## WHAT IS REQUIRED
Determine the number of lines in the listing below where the string "Studio" occurs; answer with the number alone.

## EXERCISE INPUT
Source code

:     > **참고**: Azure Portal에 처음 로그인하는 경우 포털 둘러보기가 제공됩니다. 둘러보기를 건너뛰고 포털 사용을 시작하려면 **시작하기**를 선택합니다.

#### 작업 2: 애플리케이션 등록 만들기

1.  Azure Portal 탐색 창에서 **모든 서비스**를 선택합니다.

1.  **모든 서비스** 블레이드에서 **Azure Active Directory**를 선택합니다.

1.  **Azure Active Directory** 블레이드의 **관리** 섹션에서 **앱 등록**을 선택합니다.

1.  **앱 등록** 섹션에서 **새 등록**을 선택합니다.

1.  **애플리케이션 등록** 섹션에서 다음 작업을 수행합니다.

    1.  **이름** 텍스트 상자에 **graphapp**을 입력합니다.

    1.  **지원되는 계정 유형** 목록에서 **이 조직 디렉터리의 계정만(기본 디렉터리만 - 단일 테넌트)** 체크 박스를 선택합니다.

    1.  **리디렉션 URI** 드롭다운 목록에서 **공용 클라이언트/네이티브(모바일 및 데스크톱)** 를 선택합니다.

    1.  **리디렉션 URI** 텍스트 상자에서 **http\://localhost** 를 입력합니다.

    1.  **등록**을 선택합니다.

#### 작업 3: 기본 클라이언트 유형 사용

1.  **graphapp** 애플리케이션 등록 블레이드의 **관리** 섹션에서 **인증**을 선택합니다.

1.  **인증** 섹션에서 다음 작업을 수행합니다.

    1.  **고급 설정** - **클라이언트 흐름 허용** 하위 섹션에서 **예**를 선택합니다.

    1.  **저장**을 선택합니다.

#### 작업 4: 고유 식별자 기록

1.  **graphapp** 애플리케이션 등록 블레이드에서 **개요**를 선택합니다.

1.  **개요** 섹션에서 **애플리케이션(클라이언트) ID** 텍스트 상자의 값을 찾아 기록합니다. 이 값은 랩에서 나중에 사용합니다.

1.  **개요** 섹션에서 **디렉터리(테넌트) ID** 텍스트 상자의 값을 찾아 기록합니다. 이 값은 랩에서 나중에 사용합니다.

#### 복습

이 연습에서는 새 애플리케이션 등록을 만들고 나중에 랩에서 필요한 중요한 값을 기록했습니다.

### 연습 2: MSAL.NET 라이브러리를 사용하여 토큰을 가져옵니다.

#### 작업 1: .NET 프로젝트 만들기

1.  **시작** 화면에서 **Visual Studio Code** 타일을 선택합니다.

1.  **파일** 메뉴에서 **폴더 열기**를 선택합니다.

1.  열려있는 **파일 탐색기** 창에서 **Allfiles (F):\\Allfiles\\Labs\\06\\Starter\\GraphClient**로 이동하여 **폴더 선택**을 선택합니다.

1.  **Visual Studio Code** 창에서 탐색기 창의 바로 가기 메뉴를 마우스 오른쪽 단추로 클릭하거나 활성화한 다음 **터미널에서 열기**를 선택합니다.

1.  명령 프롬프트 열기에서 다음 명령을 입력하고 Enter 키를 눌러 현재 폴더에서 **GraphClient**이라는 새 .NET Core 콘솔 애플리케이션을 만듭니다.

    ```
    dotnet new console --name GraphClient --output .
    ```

## SOLUTION
2